__The task__. Exactly as they appear below, repeat the lines from the one with "1036 641 3788" through the one with "447 374 6453". Drop every picture.

Exercise input START

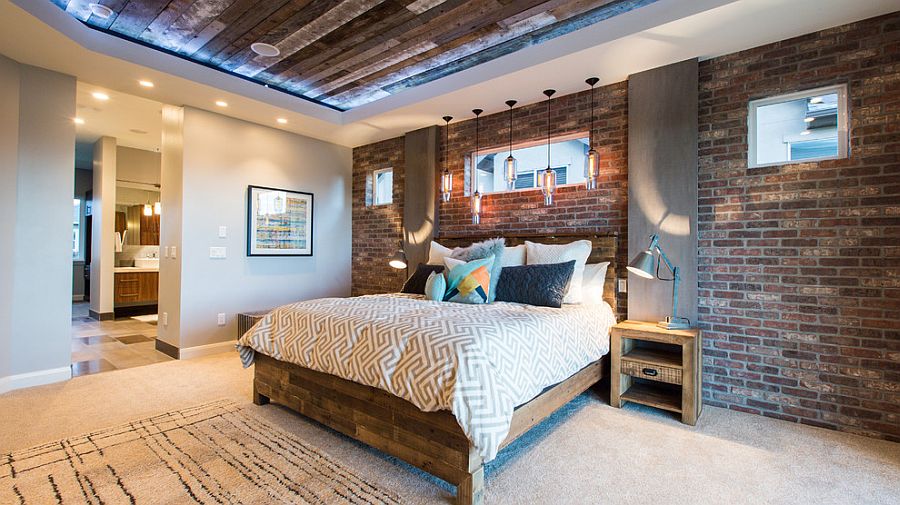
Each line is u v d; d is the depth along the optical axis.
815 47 2.63
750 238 2.84
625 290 3.38
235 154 4.42
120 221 7.30
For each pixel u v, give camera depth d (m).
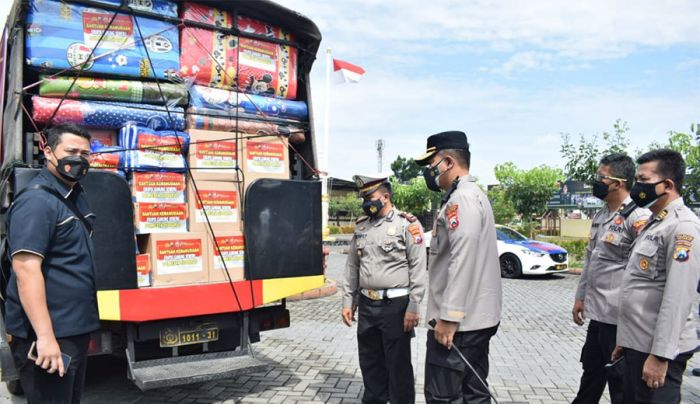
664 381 2.82
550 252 13.75
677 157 2.89
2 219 4.37
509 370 5.63
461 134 3.38
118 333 4.18
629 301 2.98
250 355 4.44
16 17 3.83
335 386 5.03
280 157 4.79
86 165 2.99
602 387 4.02
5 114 4.42
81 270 3.00
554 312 9.07
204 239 4.34
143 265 4.08
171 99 4.34
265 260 4.56
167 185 4.21
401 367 4.04
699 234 2.74
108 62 4.06
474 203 3.12
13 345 3.06
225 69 4.55
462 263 3.04
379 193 4.10
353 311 4.39
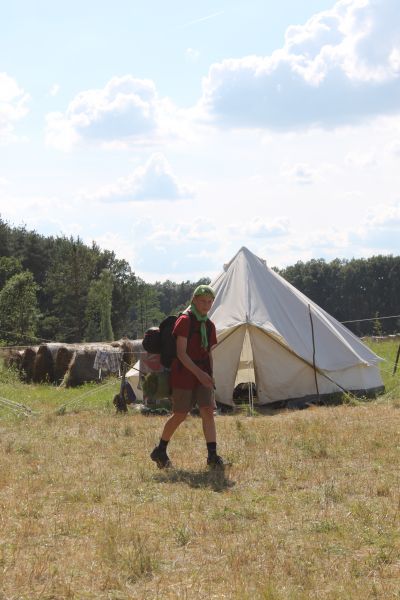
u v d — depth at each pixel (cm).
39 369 2366
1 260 7525
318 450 866
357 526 573
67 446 987
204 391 825
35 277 8938
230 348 1512
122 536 556
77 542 554
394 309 10656
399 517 592
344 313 10938
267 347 1520
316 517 603
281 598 437
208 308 833
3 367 2423
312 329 1575
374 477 737
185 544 544
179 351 815
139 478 769
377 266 10719
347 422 1116
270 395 1520
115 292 9106
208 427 826
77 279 8219
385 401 1463
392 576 471
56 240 9388
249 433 1016
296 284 11206
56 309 8300
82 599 444
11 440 1052
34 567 490
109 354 1891
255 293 1592
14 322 5831
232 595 444
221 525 585
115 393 1803
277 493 693
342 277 11019
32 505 661
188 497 681
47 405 1619
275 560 499
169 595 447
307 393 1520
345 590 445
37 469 832
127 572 483
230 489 714
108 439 1038
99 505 665
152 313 10688
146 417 1330
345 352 1570
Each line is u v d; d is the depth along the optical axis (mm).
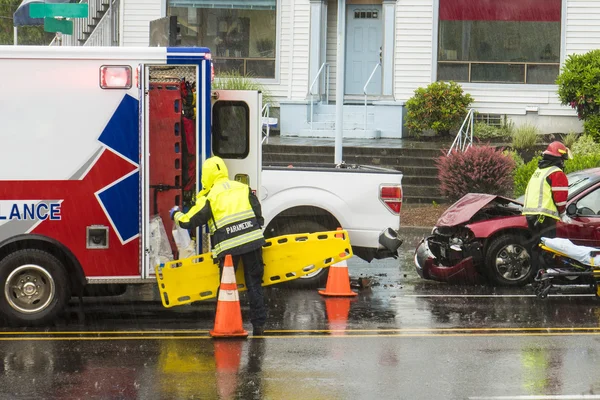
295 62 35031
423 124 32938
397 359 11367
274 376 10516
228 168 14727
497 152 26141
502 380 10422
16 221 13078
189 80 13984
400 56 34500
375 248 16562
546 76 34188
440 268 16859
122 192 13258
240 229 12609
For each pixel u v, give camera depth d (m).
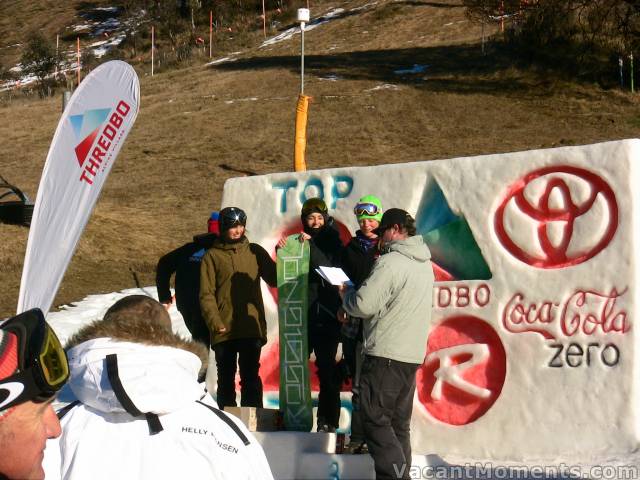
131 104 5.57
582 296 6.45
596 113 32.53
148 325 2.39
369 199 6.55
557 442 6.36
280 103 38.59
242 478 2.26
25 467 1.70
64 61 71.31
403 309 5.21
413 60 44.16
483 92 36.94
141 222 22.88
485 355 6.84
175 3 72.25
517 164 6.89
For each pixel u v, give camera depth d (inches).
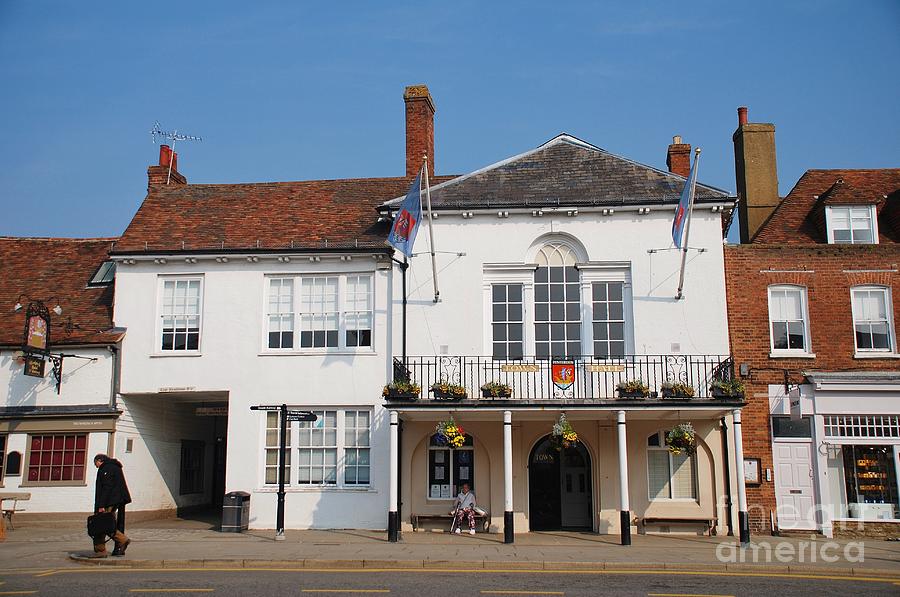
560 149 812.0
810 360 746.8
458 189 788.6
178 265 798.5
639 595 433.7
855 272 759.7
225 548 610.9
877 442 729.6
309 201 875.4
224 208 869.2
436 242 770.8
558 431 653.9
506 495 658.8
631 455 732.7
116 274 803.4
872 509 721.6
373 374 762.8
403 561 542.6
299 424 768.3
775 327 758.5
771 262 763.4
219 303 789.2
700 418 721.0
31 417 768.3
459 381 737.0
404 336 758.5
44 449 770.8
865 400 729.6
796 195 858.8
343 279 786.2
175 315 794.8
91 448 764.6
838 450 734.5
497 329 759.7
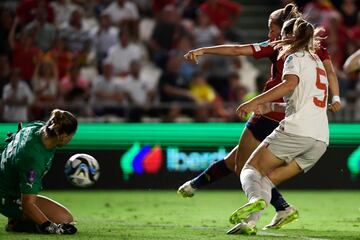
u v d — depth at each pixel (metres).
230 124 49.22
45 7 58.72
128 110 52.28
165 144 49.00
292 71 24.88
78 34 58.91
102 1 64.44
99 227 28.73
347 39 61.53
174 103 55.34
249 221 25.59
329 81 27.61
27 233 25.59
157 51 61.88
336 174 49.47
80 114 52.34
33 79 54.56
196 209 37.78
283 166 25.69
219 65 59.53
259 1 71.00
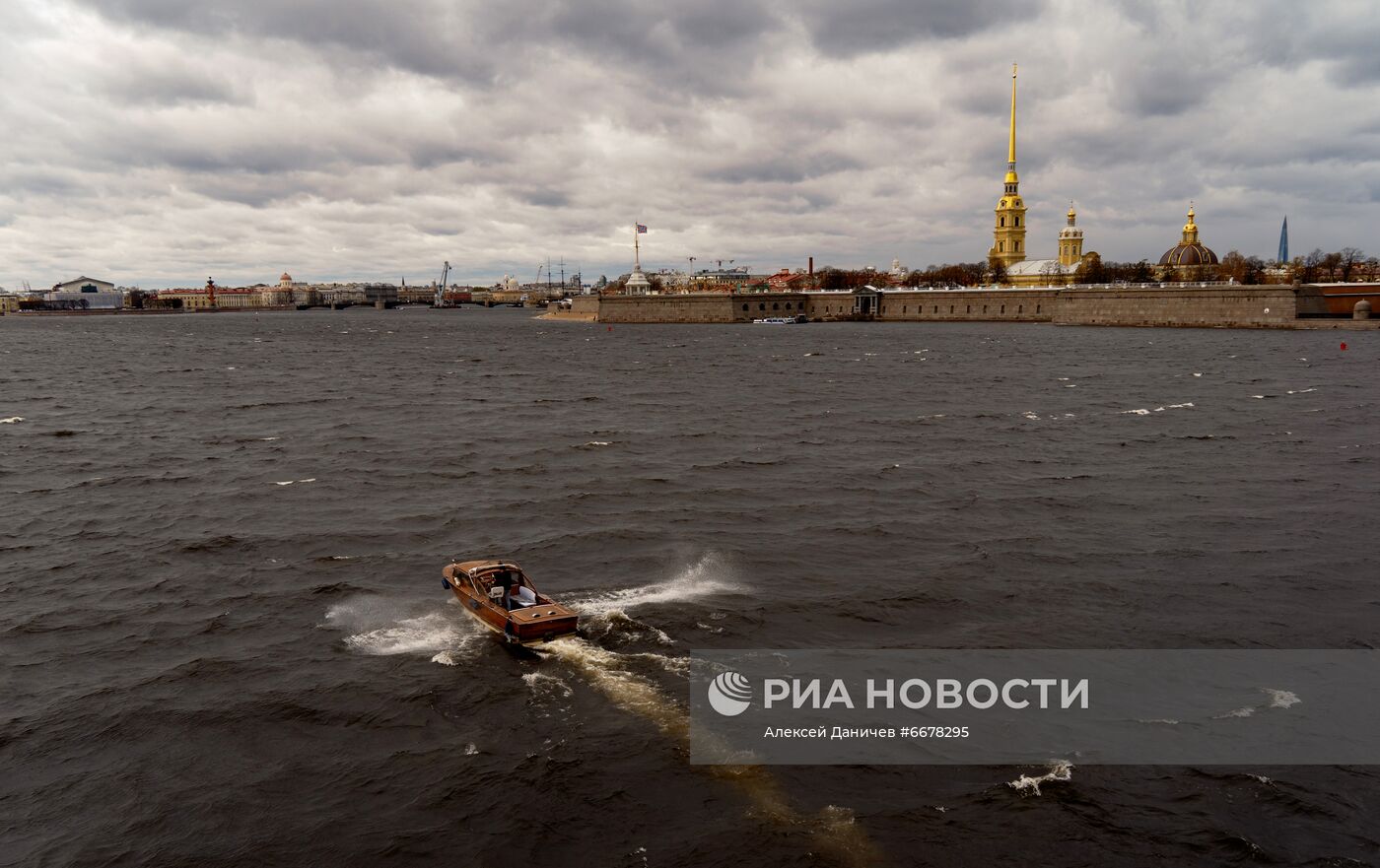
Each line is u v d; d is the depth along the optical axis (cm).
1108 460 7362
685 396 12138
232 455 7769
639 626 3894
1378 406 10181
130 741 3034
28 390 12925
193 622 3997
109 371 16075
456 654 3628
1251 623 3956
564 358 19425
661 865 2436
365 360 19100
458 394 12475
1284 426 8925
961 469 7075
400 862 2452
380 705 3234
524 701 3262
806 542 5119
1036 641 3788
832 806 2686
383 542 5134
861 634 3862
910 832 2572
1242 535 5209
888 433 8869
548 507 5900
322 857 2470
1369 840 2533
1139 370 14675
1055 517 5622
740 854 2473
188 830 2584
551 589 4341
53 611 4144
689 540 5153
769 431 9056
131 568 4712
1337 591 4312
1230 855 2473
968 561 4778
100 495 6331
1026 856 2472
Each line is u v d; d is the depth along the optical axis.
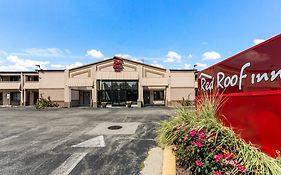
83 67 39.16
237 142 4.59
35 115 21.33
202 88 8.53
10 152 7.46
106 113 22.97
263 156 3.99
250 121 4.84
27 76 47.03
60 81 39.50
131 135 10.09
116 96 38.75
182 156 5.11
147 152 7.05
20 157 6.85
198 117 6.17
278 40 4.02
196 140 4.88
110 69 38.97
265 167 3.79
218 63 6.75
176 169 4.91
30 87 45.78
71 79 38.94
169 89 39.12
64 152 7.34
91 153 7.16
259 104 4.54
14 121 16.38
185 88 39.22
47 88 39.50
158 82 38.91
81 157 6.73
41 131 11.65
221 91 6.46
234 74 5.66
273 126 4.12
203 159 4.35
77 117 18.91
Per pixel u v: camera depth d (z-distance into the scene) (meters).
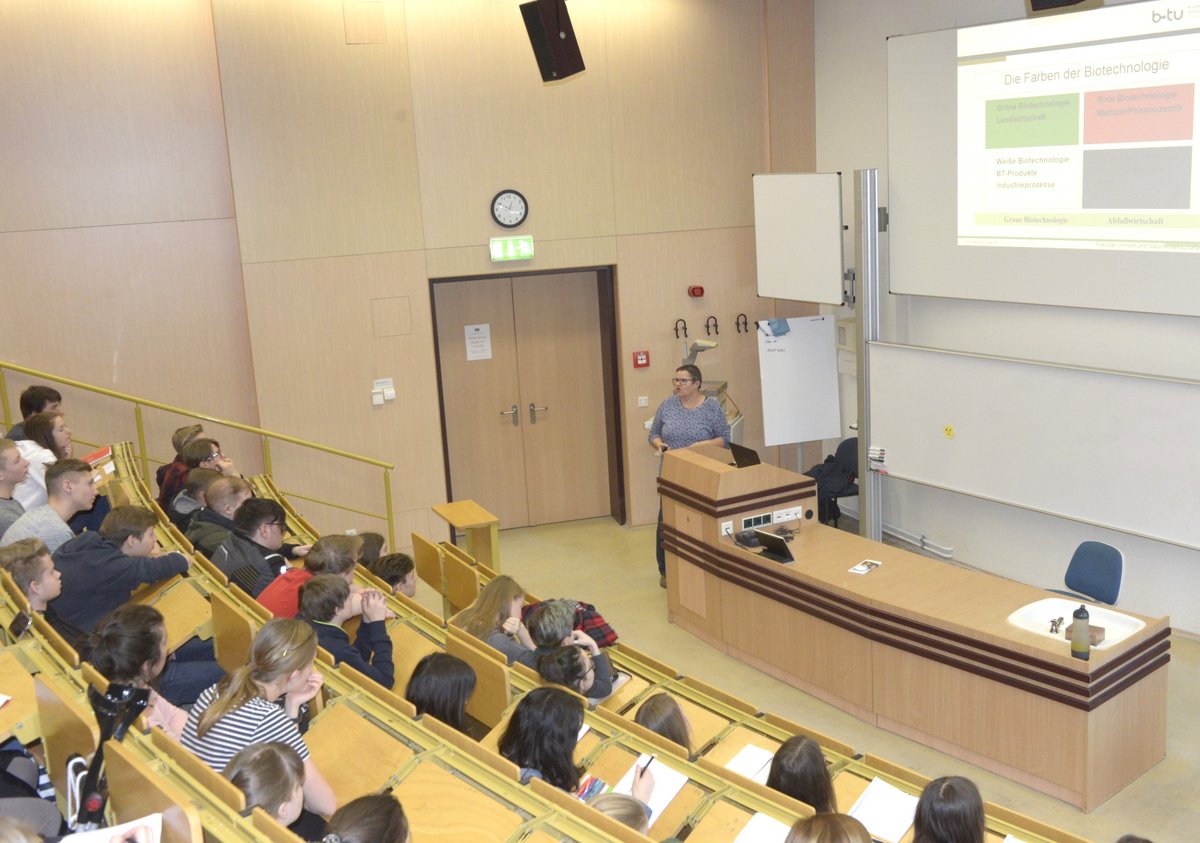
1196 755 5.29
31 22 7.29
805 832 2.82
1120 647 4.82
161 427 8.00
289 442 8.20
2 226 7.42
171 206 7.81
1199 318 5.99
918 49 7.39
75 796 2.66
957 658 5.24
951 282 7.46
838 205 7.70
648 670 5.16
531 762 3.48
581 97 8.51
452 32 8.12
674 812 3.58
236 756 2.74
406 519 8.63
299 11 7.72
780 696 6.18
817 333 8.49
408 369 8.43
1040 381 6.70
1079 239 6.53
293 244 7.97
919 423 7.55
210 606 4.58
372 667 4.34
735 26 8.78
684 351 9.14
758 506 6.62
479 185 8.37
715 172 8.95
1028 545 7.34
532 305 9.20
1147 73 6.03
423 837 3.01
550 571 8.38
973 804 3.20
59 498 4.90
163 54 7.64
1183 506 6.04
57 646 3.58
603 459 9.61
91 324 7.73
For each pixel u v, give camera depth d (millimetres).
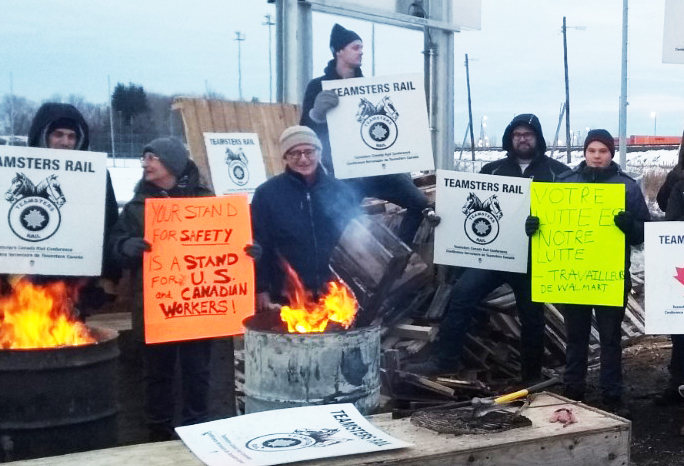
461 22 10391
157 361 4750
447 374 6453
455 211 6355
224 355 5371
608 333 6008
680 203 5871
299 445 2998
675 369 6352
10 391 3824
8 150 4199
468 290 6508
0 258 4219
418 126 6426
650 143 75875
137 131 20109
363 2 9039
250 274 4488
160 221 4348
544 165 6617
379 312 6793
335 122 6418
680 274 5363
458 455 3021
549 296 5711
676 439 5598
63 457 3080
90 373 3963
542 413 3520
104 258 4691
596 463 3303
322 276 5387
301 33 8859
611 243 5613
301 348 3652
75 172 4312
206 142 7812
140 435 5207
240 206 4453
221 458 2885
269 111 8805
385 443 3035
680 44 7461
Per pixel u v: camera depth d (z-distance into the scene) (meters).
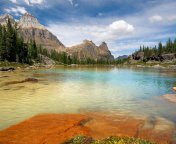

Exercise input END

__Worked solution__.
1036 641 3788
832 806 2686
383 542 5134
861 634 3862
910 832 2572
1242 535 5209
888 433 8869
548 507 5900
322 857 2470
1369 840 2533
1139 370 14675
1055 517 5622
740 854 2473
188 830 2584
551 589 4341
53 611 4144
689 540 5153
769 431 9056
131 568 4712
1337 591 4312
1230 855 2473
968 561 4778
100 495 6331
1026 856 2472
Each line is u v d; d is the depth along the optical axis.
83 67 39.16
237 142 4.59
35 115 21.33
202 88 8.53
10 152 7.46
106 113 22.97
263 156 3.99
250 121 4.84
27 76 47.03
60 81 39.50
131 135 10.09
116 96 38.75
182 156 5.11
147 152 7.05
20 157 6.85
198 117 6.17
278 40 4.02
196 140 4.88
110 69 38.97
265 167 3.79
218 63 6.75
176 169 4.91
30 87 45.78
71 79 38.94
169 89 39.12
64 152 7.34
91 153 7.16
259 104 4.54
14 121 16.38
185 88 39.22
47 88 39.50
158 82 38.91
81 157 6.73
41 131 11.65
221 91 6.46
234 74 5.66
273 126 4.12
203 159 4.35
77 117 18.91
Per pixel u v: camera depth d (z-distance into the scene) (meters).
1196 755 5.29
31 22 7.29
805 832 2.82
1120 647 4.82
161 427 8.00
289 442 8.20
2 226 7.42
171 206 7.81
1199 318 5.99
918 49 7.39
75 796 2.66
957 658 5.24
951 282 7.46
838 205 7.70
648 670 5.16
531 762 3.48
581 97 8.51
452 32 8.12
674 812 3.58
236 756 2.74
406 519 8.63
299 11 7.72
780 696 6.18
817 333 8.49
408 369 8.43
1040 381 6.70
1079 239 6.53
293 244 7.97
919 423 7.55
210 606 4.58
372 667 4.34
735 26 8.78
684 351 9.14
758 506 6.62
479 185 8.37
715 172 8.95
1028 545 7.34
532 305 9.20
1147 73 6.03
423 837 3.01
550 571 8.38
973 804 3.20
59 498 4.90
163 54 7.64
1183 506 6.04
57 646 3.58
603 459 9.61
91 324 7.73
For each pixel u v, give camera depth d (millimetres).
461 22 10391
157 361 4750
447 374 6453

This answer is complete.